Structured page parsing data
◇ ◇ ◇
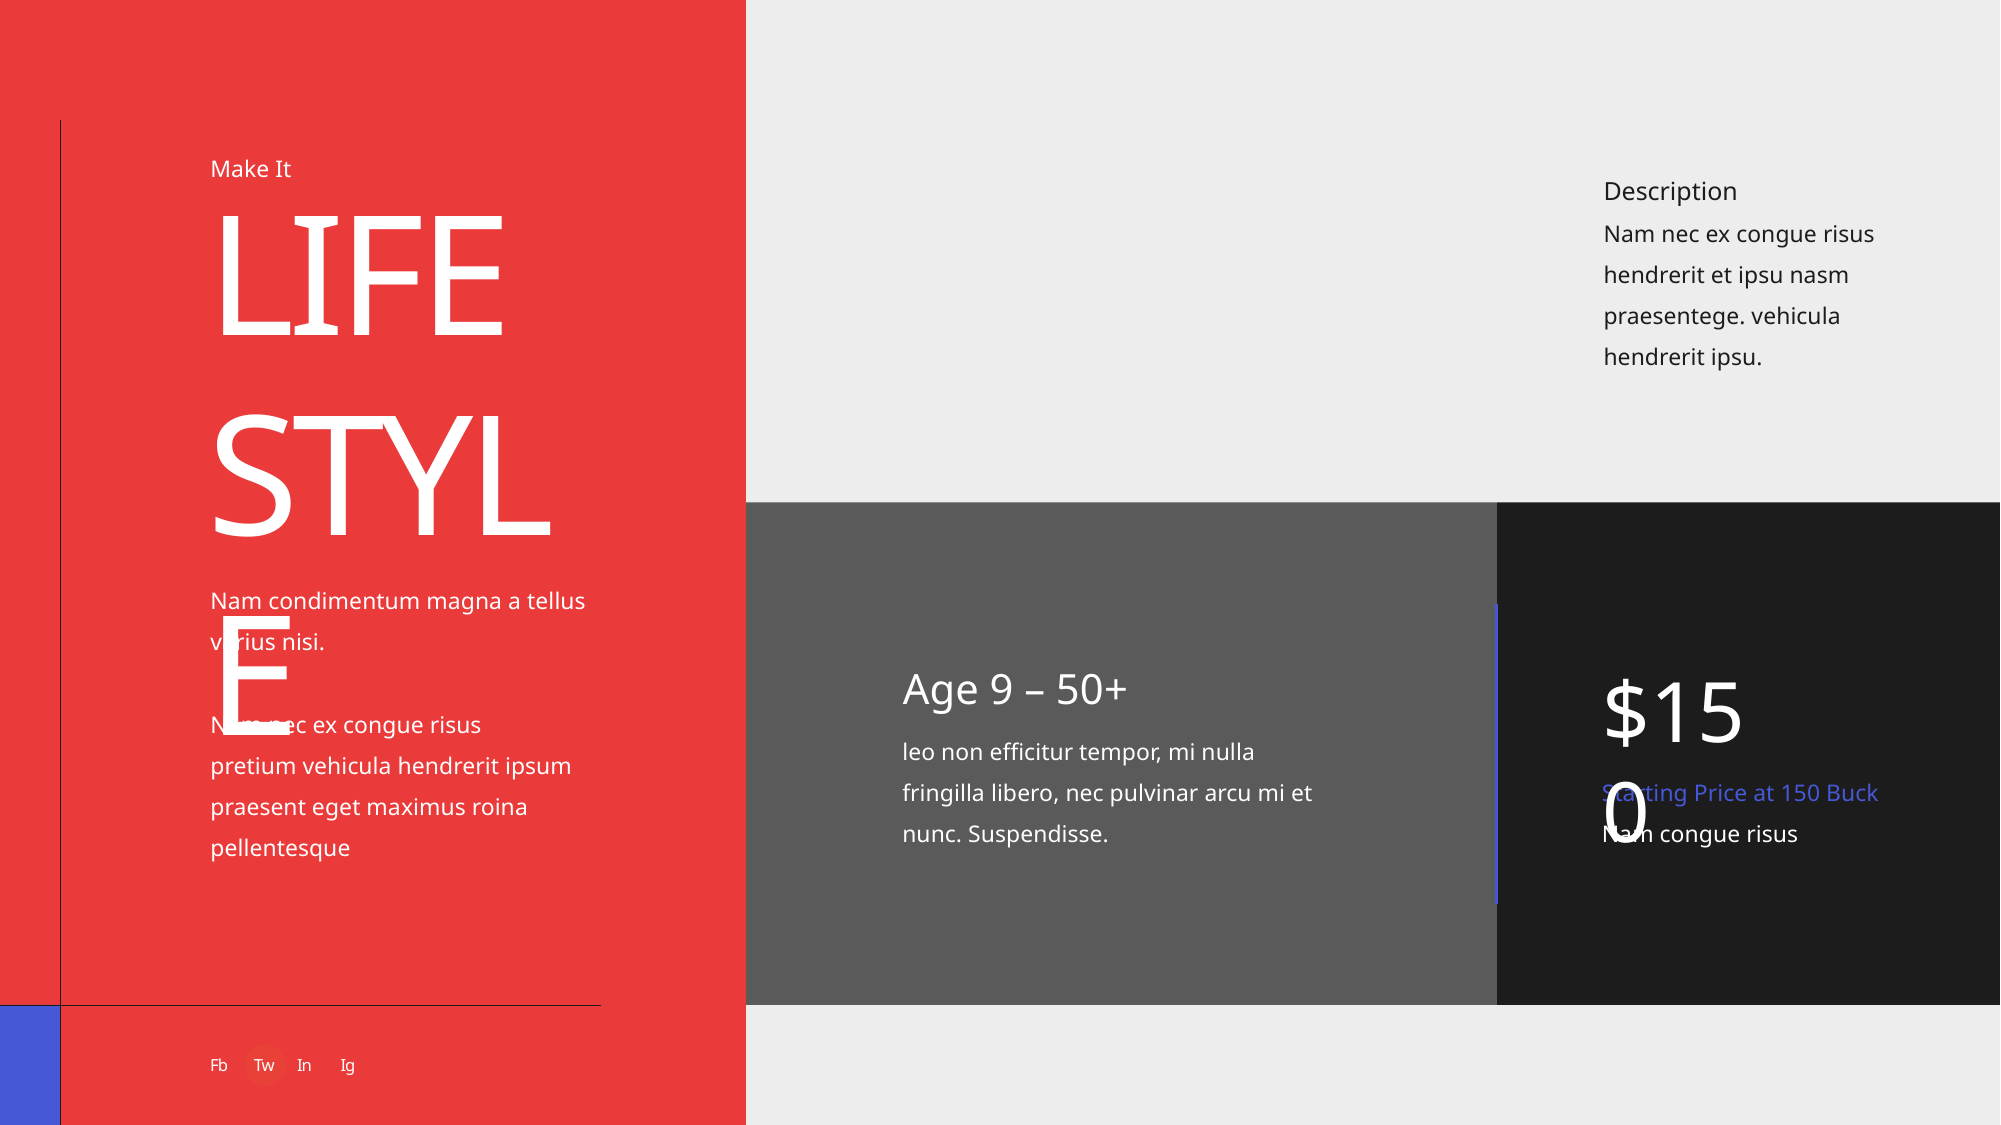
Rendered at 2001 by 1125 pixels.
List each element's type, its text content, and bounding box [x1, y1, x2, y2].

picture [746, 0, 1497, 1125]
text_box [279, 1048, 287, 1083]
text_box Fb [210, 1047, 235, 1083]
text_box Nam condimentum magna a tellus varius nisi. Nam nec ex congue risus pretium vehicula hendrerit ipsum praesent eget maximus roina pellentesque [210, 769, 597, 862]
text_box LIFE STYLE [207, 168, 597, 769]
text_box $150 [1602, 659, 1788, 860]
text_box Nam nec ex congue risus hendrerit et ipsu nasm praesentege. vehicula hendrerit ipsu. [1603, 205, 1896, 371]
text_box Tw [253, 1047, 279, 1083]
text_box Ig [340, 1047, 365, 1083]
text_box Starting Price at 150 Buck Nam congue risus [1788, 765, 1896, 848]
text_box Make It [210, 155, 597, 168]
text_box In [297, 1047, 322, 1083]
text_box Description [1603, 175, 1896, 205]
text_box [243, 1043, 278, 1088]
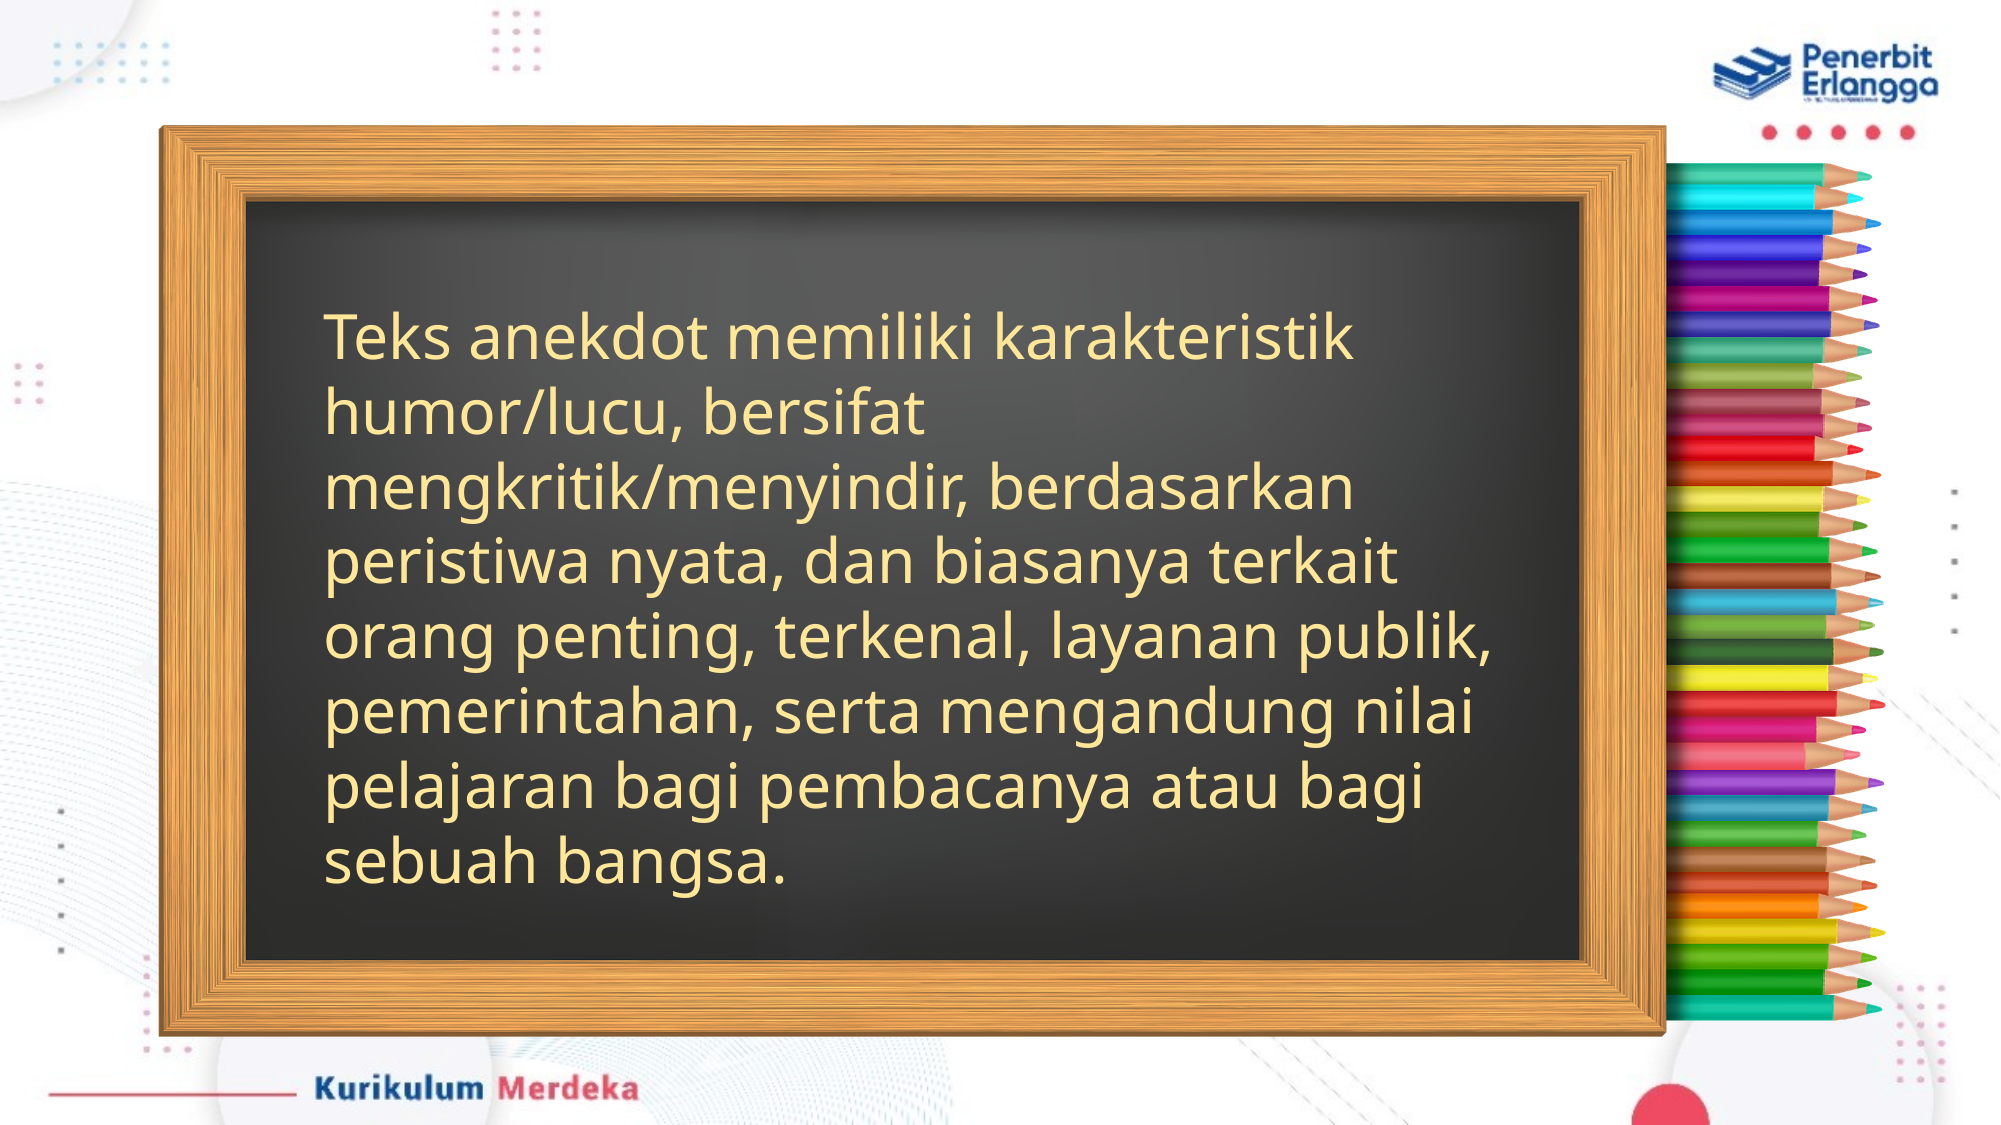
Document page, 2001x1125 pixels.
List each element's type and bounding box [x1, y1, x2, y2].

list [0, 0, 2000, 1125]
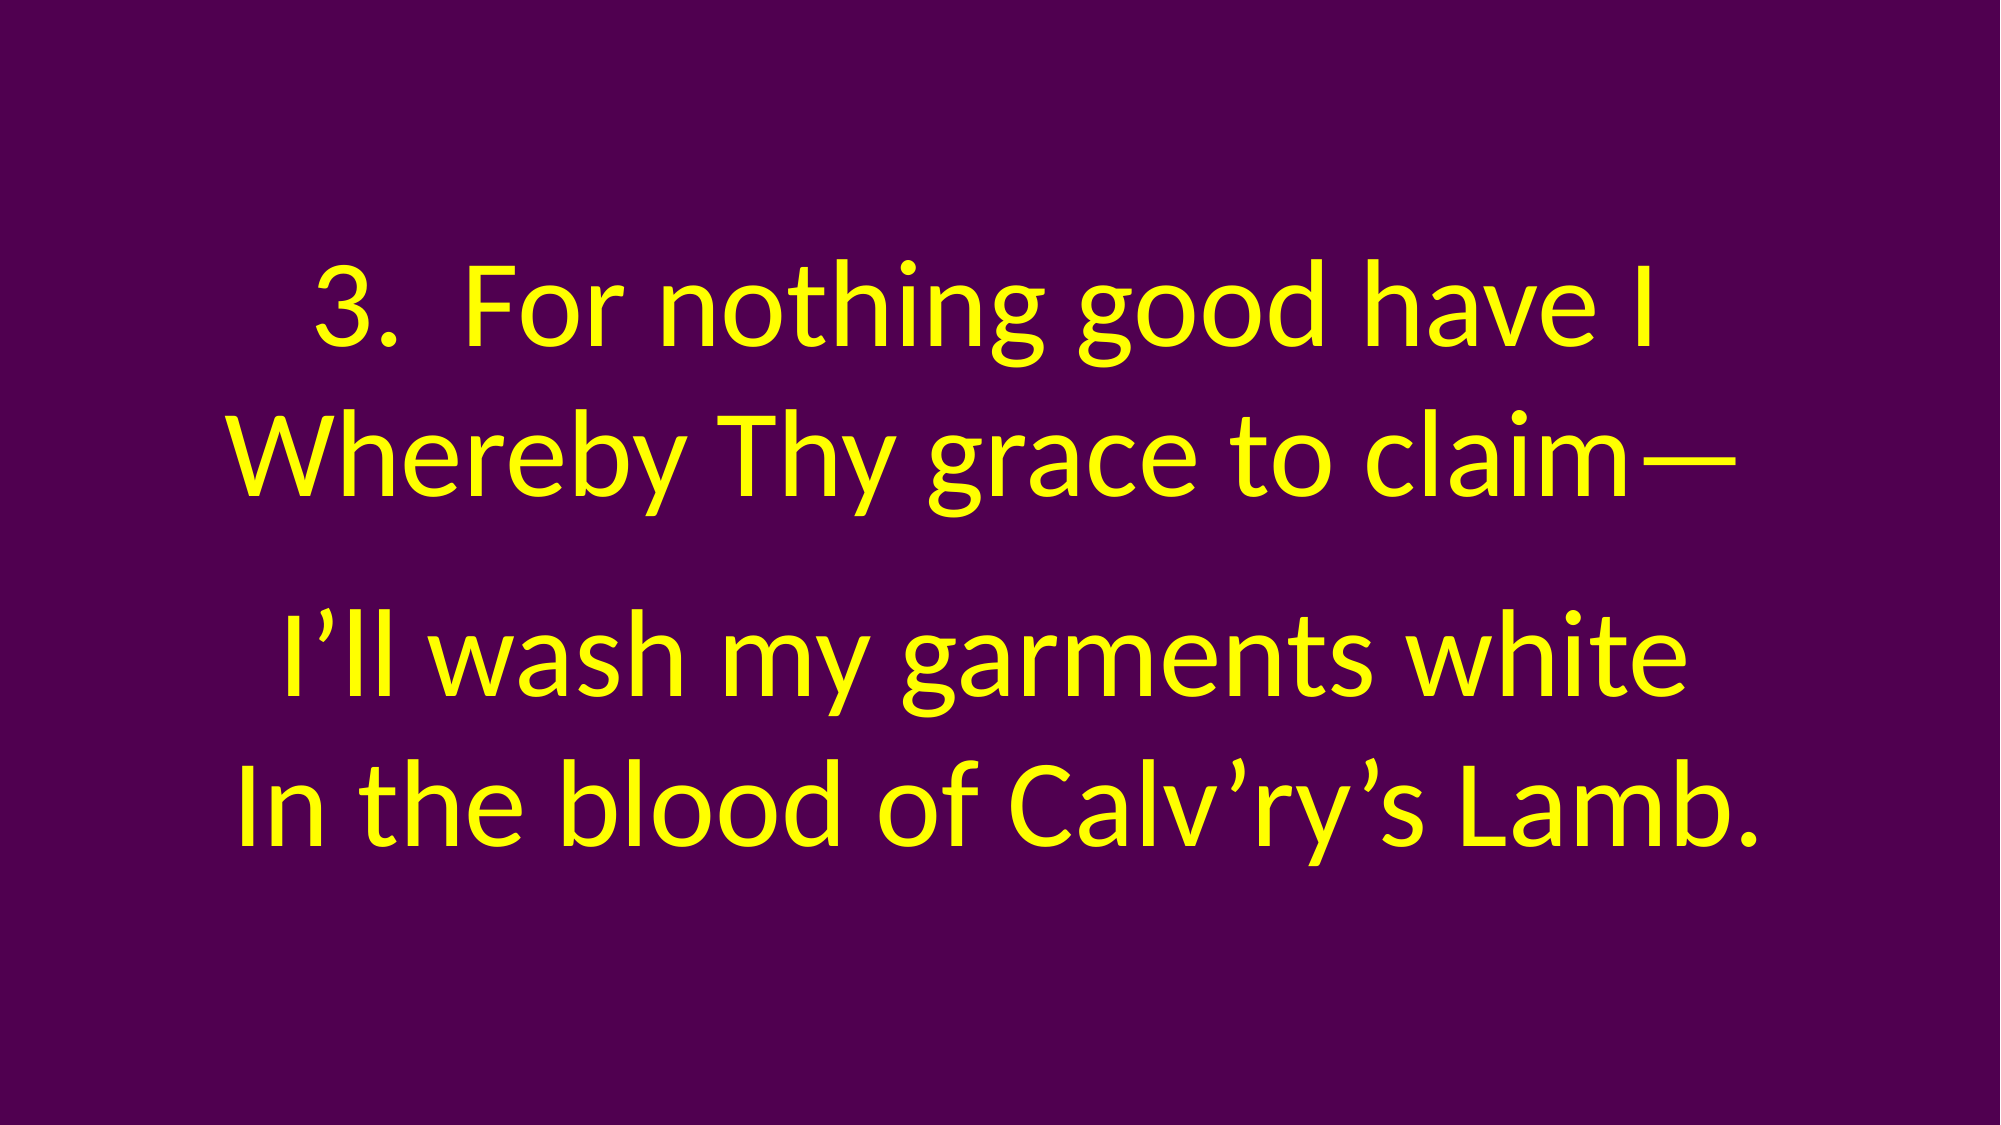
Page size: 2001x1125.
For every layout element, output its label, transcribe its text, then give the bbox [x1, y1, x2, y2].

text_box 3. For nothing good have I Whereby Thy grace to claim— I’ll wash my garments white In the blood of Calv’ry’s Lamb. [0, 213, 2000, 879]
◇ ◇ ◇
No pictures belong in the copy. Repeat the entries exactly.

Rendered at 2001 by 1125 pixels.
List each element's type, its text content, and bounding box [x1, y1, x2, y2].

picture [746, 0, 1497, 1125]
text_box [279, 1048, 287, 1083]
text_box Fb [210, 1047, 235, 1083]
text_box Nam condimentum magna a tellus varius nisi. Nam nec ex congue risus pretium vehicula hendrerit ipsum praesent eget maximus roina pellentesque [210, 769, 597, 862]
text_box LIFE STYLE [207, 168, 597, 769]
text_box $150 [1602, 659, 1788, 860]
text_box Nam nec ex congue risus hendrerit et ipsu nasm praesentege. vehicula hendrerit ipsu. [1603, 205, 1896, 371]
text_box Tw [253, 1047, 279, 1083]
text_box Ig [340, 1047, 365, 1083]
text_box Starting Price at 150 Buck Nam congue risus [1788, 765, 1896, 848]
text_box Make It [210, 155, 597, 168]
text_box In [297, 1047, 322, 1083]
text_box Description [1603, 175, 1896, 205]
text_box [243, 1043, 278, 1088]
Document page, 2001x1125 pixels.
List each element's type and bounding box [x1, y1, x2, y2].

list [0, 0, 2000, 1125]
Page size: 2001x1125.
For every layout element, output its label, transcribe its text, then give the bbox [x1, y1, x2, y2].

text_box 3. For nothing good have I Whereby Thy grace to claim— I’ll wash my garments white In the blood of Calv’ry’s Lamb. [0, 213, 2000, 879]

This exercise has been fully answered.